The Visa Interview
Dress well, speak clearly, be polite and look the interviewer in the eye and answer all questions specifically. Be prepared to present your own case and information since it is possible your family or friends may not be permitted to accompany you for the interview. Make sure you have all the items possibly needed for your interview, mainly passport, I-20 SEVIS fee receipt, bank statement.
Be prepared to speak English – Expect that the interview will be conducted in English and not in your native language. Interviews can make you nervous, especially if they are not in your native language, so be sure to practice ahead of time with a native speaker or friend who is proficient in English. Remember that the interview is very short and it is important that you be able to say what you need to without forgetting or stumbling on words.
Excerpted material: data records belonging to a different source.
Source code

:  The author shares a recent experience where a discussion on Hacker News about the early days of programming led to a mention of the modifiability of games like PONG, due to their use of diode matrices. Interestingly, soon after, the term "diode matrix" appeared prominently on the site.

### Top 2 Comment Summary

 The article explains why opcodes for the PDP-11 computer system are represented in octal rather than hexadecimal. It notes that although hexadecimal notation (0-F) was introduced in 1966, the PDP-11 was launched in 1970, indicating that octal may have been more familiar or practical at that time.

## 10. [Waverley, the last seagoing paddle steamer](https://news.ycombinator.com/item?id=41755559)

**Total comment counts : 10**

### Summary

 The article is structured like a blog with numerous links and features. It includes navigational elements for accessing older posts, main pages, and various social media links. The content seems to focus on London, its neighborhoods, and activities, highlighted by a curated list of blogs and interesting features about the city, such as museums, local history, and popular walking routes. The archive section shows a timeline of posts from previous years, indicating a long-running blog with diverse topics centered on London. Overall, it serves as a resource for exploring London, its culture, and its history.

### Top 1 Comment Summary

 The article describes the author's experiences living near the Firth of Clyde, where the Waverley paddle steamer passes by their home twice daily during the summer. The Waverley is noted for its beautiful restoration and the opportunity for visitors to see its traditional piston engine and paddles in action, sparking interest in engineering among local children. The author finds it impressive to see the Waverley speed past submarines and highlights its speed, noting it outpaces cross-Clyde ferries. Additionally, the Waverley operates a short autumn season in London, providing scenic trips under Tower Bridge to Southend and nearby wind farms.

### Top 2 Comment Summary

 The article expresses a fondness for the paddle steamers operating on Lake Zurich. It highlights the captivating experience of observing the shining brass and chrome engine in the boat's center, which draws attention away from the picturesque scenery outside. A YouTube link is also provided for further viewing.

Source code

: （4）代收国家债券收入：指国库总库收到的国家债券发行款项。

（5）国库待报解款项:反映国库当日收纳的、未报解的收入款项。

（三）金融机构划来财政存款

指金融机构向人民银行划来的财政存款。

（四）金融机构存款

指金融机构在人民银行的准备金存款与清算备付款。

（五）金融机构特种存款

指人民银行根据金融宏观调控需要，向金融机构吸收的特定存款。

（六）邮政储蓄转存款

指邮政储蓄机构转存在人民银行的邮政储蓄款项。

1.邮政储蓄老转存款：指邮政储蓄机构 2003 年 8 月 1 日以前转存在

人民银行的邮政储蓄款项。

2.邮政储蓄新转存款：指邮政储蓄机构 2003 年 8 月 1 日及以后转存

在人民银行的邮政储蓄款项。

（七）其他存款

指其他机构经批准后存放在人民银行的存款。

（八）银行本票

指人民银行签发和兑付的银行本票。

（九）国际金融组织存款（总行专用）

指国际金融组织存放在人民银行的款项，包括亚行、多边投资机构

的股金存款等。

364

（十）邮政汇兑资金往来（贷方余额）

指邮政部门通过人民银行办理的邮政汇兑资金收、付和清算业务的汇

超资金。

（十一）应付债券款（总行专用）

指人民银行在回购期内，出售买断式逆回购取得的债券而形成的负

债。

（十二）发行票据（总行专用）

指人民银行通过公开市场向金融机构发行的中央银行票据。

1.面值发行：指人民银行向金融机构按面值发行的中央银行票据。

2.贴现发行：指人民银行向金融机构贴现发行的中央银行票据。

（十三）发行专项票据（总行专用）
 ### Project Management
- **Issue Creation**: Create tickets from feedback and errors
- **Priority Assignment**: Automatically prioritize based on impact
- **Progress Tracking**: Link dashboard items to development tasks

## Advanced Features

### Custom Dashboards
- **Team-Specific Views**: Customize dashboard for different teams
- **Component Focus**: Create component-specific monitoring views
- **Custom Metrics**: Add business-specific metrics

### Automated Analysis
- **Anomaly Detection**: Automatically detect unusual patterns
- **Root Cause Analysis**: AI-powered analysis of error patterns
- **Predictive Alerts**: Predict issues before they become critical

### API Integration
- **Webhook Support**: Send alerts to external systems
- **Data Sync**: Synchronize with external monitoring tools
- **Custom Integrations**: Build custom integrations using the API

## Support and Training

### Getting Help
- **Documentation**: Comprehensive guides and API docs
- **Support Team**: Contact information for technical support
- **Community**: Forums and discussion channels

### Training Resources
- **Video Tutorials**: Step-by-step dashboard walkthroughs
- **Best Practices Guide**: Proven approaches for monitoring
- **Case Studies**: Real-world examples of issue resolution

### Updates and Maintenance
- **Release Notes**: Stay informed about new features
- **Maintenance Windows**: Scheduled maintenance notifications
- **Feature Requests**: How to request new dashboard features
Be Concise - As mentioned above, you only have a limited amount of time to make your case. Remember that the embassy or consulate gets a huge amount of applications and are under heavy time pressure. You may only have 2 to 5 minutes with the officer. This is a situation where first impressions are crucial. Keep your answers short and to the point, and do not waste time on insignificant details or stories. Have all documents easily accessible. You will want to make a favorable impression in the first minute or two of the interview, since the official is under time pressure to conduct a short and efficient interview. Show a positive attitude and do not argue with the official.
What if my visa is denied?
Be polite: You may be very upset and frustrated, but arguing will work against you. Remember, you may have to deal with this person again, so do your best to make a good impression.
Ask the consular officer to give you a written explanation of your denial. He or she is required to do so upon request. The most common reasons for visa denial are; failure to prove sufficient ties to your home country and failure to provide evidence of adequate financial support. Other reasons for visa denials include health-related issues such as Tuberculosis, HIV/AIDS, etc., criminal background, security risk, previous illegal entrance to the United States, immigration status violators previously removed from the United States.
You are legally allowed to reapply for your visa. When reapplying, make sure to carefully put together your case, add new evidence and make sure that you are able to discount the reasons of your first denial.